- **SET PROBLEM**: Swap "dist" for "distance" in the entries from the line with "pose: elev=26.4 azim=139.1" to the line with "Dot at: (297, 271)", keeping everything else unchanged. Return only those lines, with the pictures left out.

---*---

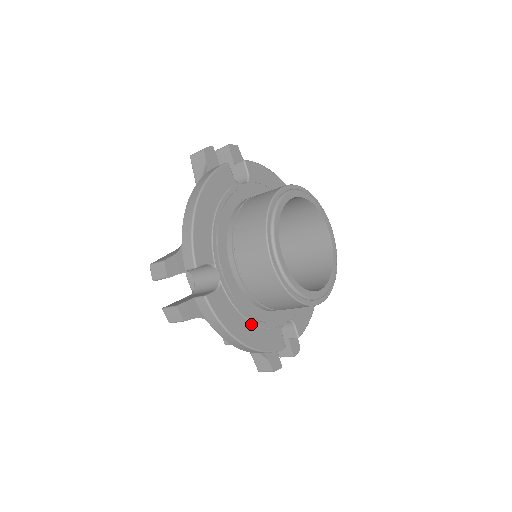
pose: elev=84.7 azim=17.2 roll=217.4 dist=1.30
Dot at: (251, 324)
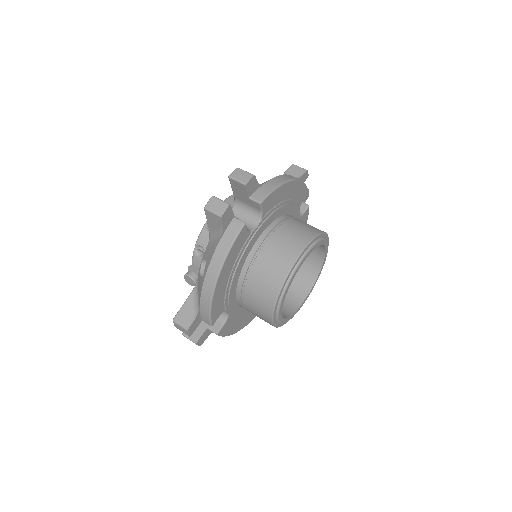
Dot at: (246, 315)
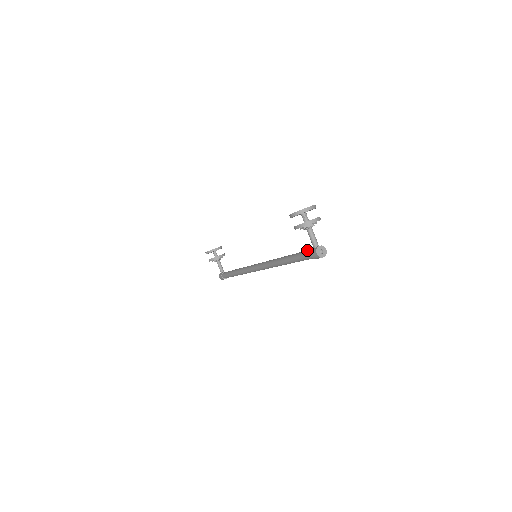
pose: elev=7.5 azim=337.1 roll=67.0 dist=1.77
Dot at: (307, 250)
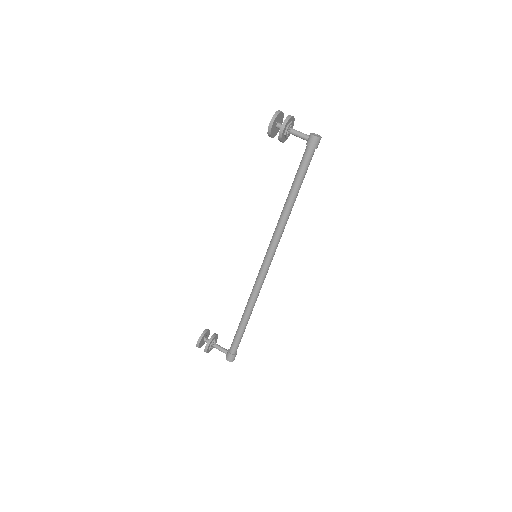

---*---

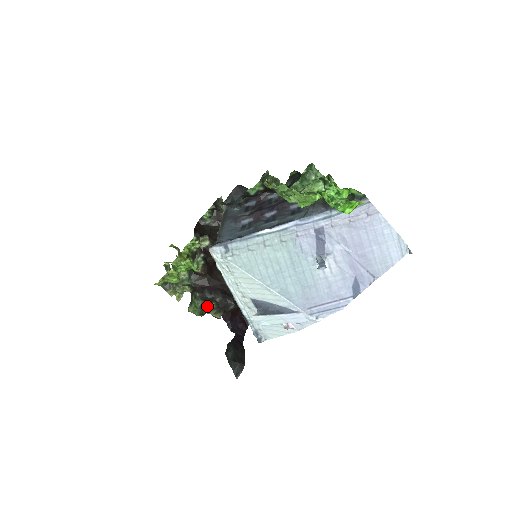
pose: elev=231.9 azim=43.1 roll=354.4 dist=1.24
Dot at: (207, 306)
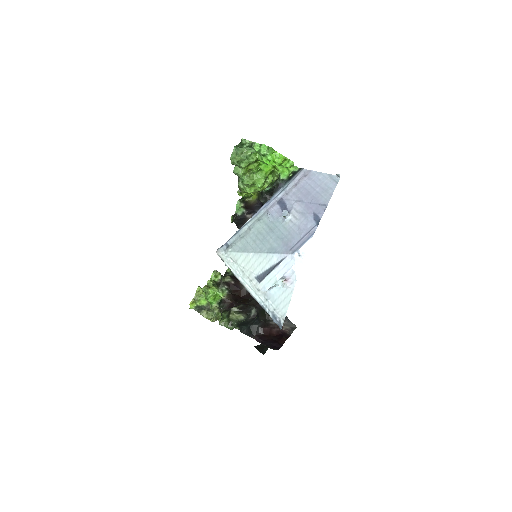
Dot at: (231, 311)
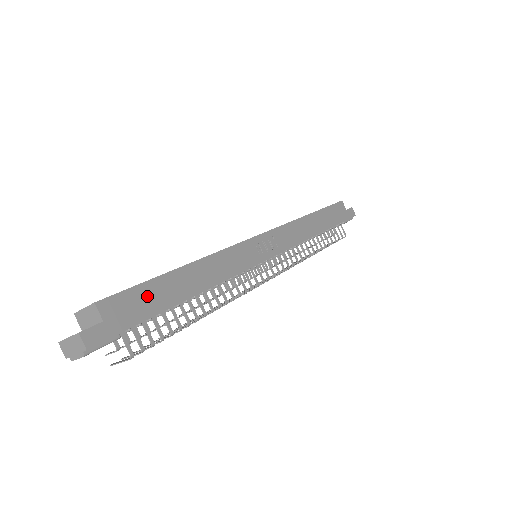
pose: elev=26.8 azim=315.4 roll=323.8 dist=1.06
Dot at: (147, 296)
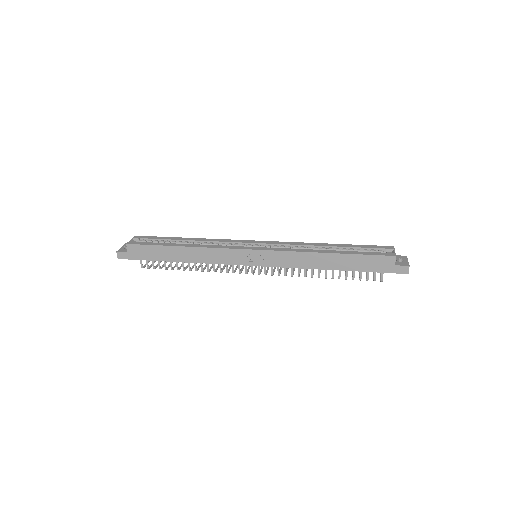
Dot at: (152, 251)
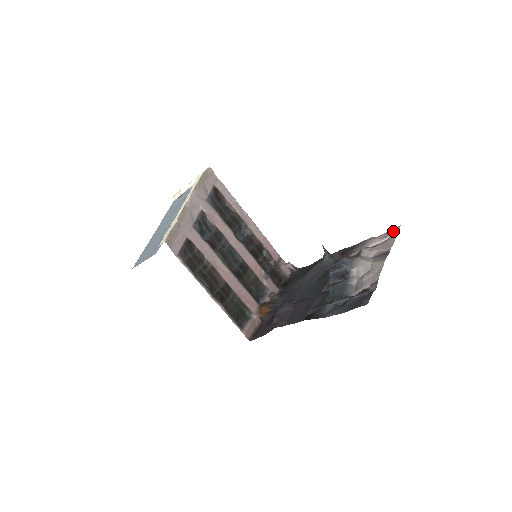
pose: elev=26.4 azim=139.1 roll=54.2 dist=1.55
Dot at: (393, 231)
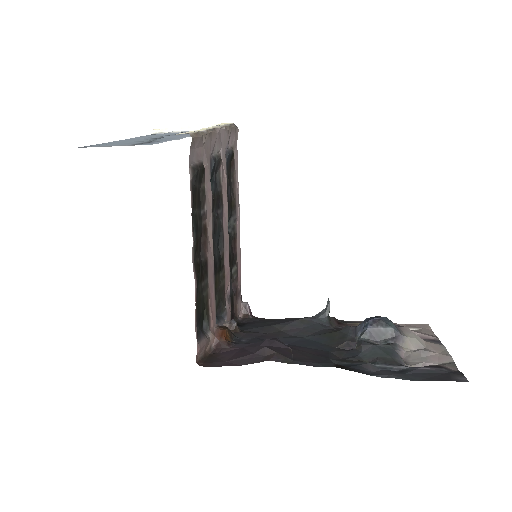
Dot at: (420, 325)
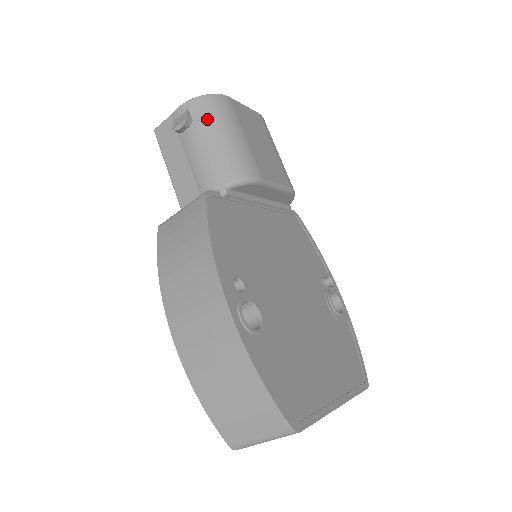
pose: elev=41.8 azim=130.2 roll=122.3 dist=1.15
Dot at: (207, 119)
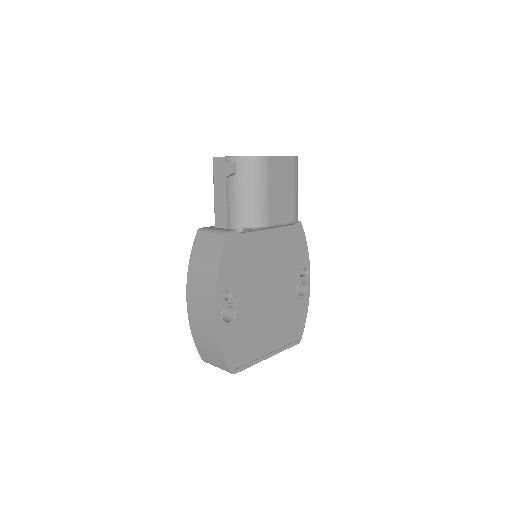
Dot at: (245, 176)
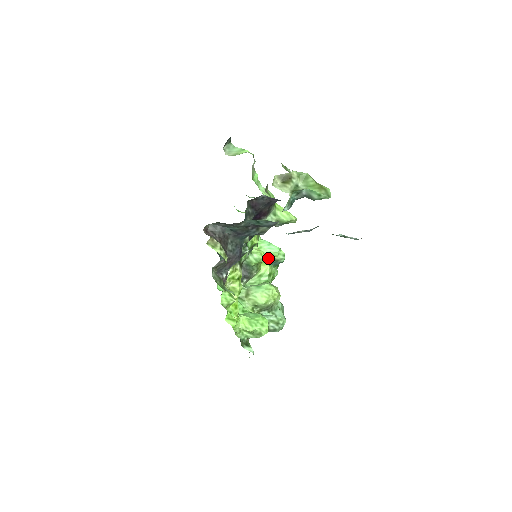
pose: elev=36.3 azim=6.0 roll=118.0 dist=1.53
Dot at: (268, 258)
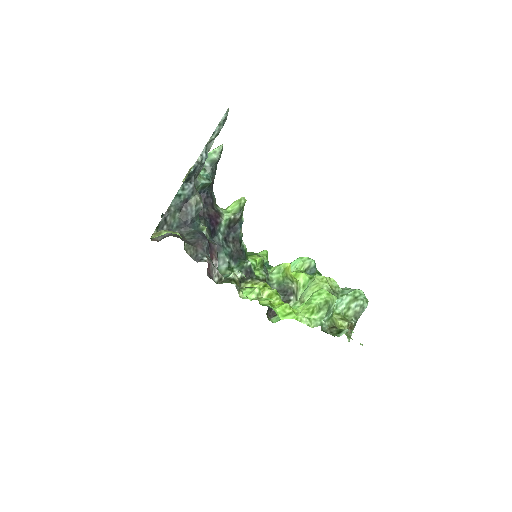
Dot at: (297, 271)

---*---

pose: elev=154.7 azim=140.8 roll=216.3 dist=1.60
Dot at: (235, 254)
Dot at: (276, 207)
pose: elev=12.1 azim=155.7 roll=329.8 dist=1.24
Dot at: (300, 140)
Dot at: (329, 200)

---*---

- **THE SOLUTION**:
pose: elev=26.4 azim=139.1 roll=54.2 distance=1.55
Dot at: (393, 231)
Dot at: (420, 325)
pose: elev=41.8 azim=130.2 roll=122.3 distance=1.15
Dot at: (207, 119)
Dot at: (245, 176)
pose: elev=36.3 azim=6.0 roll=118.0 distance=1.53
Dot at: (268, 258)
Dot at: (297, 271)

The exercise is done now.